Phylogenetic analyses

For phylogenetic analyses, a Bayesian topology was inferred under the GTR + I + G model using MrBayes 3.2.247, and a maximum likelihood tree was reconstructed under the GTR + I + G model in IQtree online site (https://iqtree.cibiv.univie.ac.at) for the CO1 and 16S rRNA haplotype datasets. The 86 CO1 and 83 16S rRNA nucleotide sequences newly obtained from N. douglasiae and N. breviconcha inhabiting the Korean Peninsula were employed for the phylogenetic analyses. As listed in Supplementary Tables S5 and S6, previously reported data were retrieved from the NCBI GenBank and added to our final nucleotide sequence alignment sets. The added sequences were the haplotypes of the samples obtained from South Korea10, China4, 12, Japan10, Russia20, and Vietnam10 for CO1 of N. douglasiae, and from Japan (N. nipponensis and N. biwae) and South Korea (N. breviconcha)48 for 16S rRNA. The outgroup species used were Unio pictorum, Cuneopsis heudei, Cuneopsis rufescens, Cuneopsis pisciculus, and Schistodesmus lampreyanus for the CO1 dataset and Unio pictorum and Cuneopsis heudei for the 16S rRNA dataset.

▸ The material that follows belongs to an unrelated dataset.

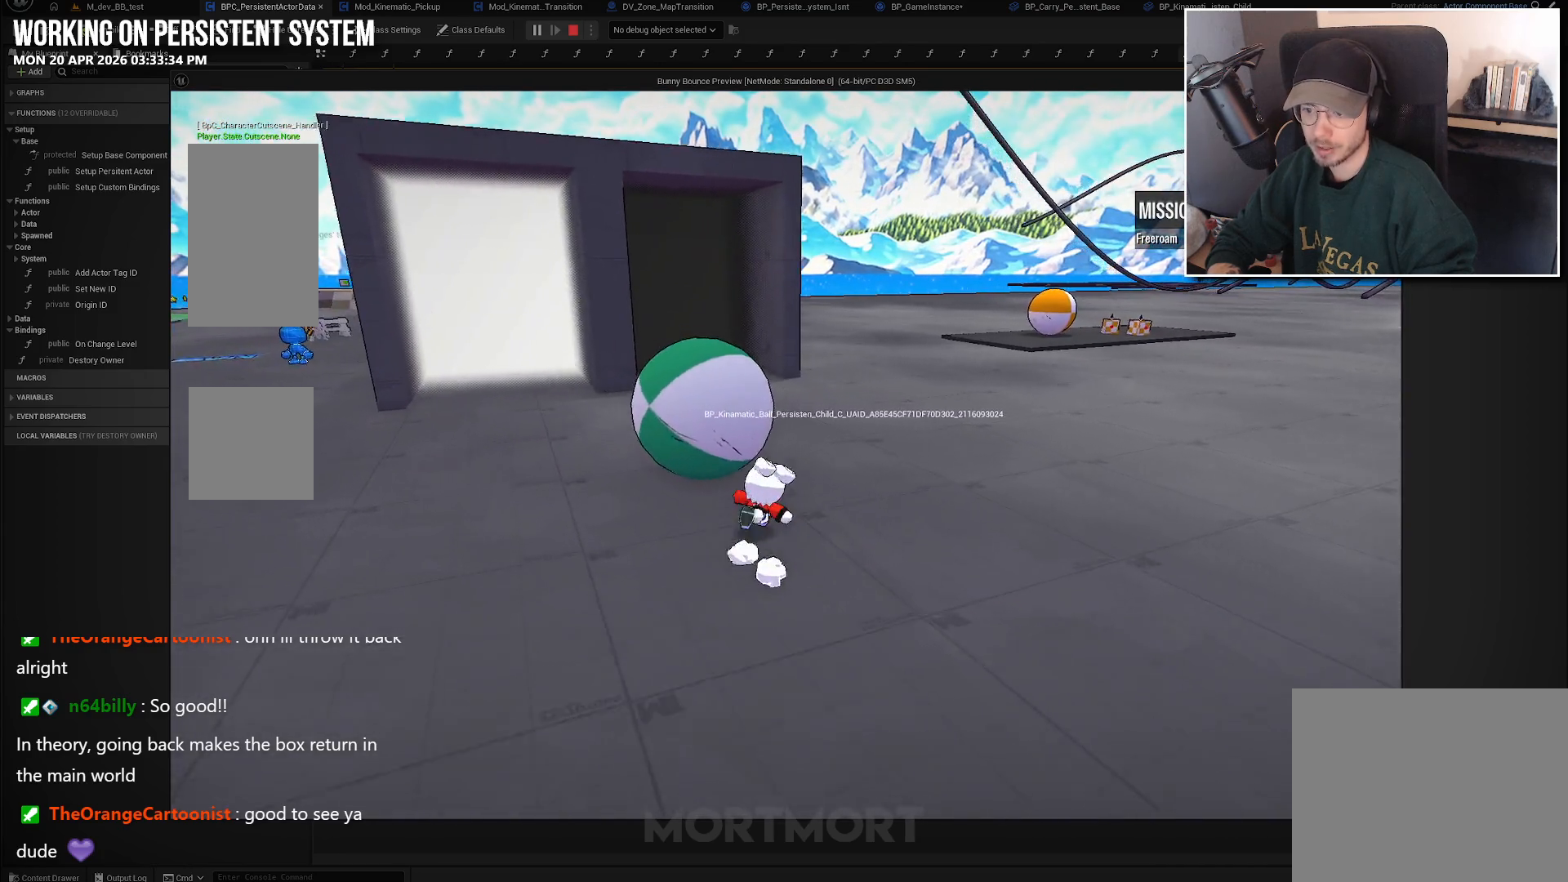
{"buttons": [], "left_stick": "center", "right_stick": "center", "events": [[33, "X", "down"], [100, "A", "up"], [200, "X", "up"], [217, "left_stick", "up-left"], [400, "left_stick", "center"]]}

Divergence time estimation

Divergence time estimation of the nodes on the Nodularia phylogeny was conducted in the BEAST 2.6.0. program43, 44 based on CO1 sequences. The BEAST analysis was conducted based on fossil calibration points using a lognormal relaxed molecular clock algorithm49 under the calibrated-Yule model. A HKY model was applied with correlations for gamma distribution, and we designated priors for outgroup taxa using a “Monophyly” option of the BEAUti 2 program as (Parreysiinae, (Nodularia)). The fossil calibrations adapted to the analysis were estimated from the outgroup taxa50, since fossil records of the genus Nodularia have not known yet. The absolute age of outgroup taxa was referred in Bolotov et al.50. Posterior distributions of parameter were estimated using 1,000,000 MCMC generations with sampled every 1,000 generations. In the TreeAnnotator 2.6.0 program51, the initial 20% of generations were removed as burn-in, and resultant 1,001 trees were combined to a maximum clade credibility tree. The consensus tree was visualized in the FigTree 1.4.2 program52. To estimate the distribution of a hypothetical common ancestor, a Bayesian binary MCMC method (BBM)53, which is implemented in the RASP 3.2 program54, was adapted to the BEAST tree. When running the program, three possible distributed areas were coded for the ingroup taxa as follows: A) the distribution range of the clade A of N. douglasiae including Bukhan River and Nakdong River in South Korea; B) the distribution range of the clade B of N. douglasiae including the rest of rivers in South Korea except Bukhan River and Nakdong River, Japan, Vietnam, Hongze lake and Taihu lake in China, and Amur River and Ussury River in Russia; C) The distribution range of the clade C including Poyang lake, Duguan lake, Qinglan lake, Gan River, Liangzi lake, Dongting lake, and Xiannv lake in China, and Onon River in Russia.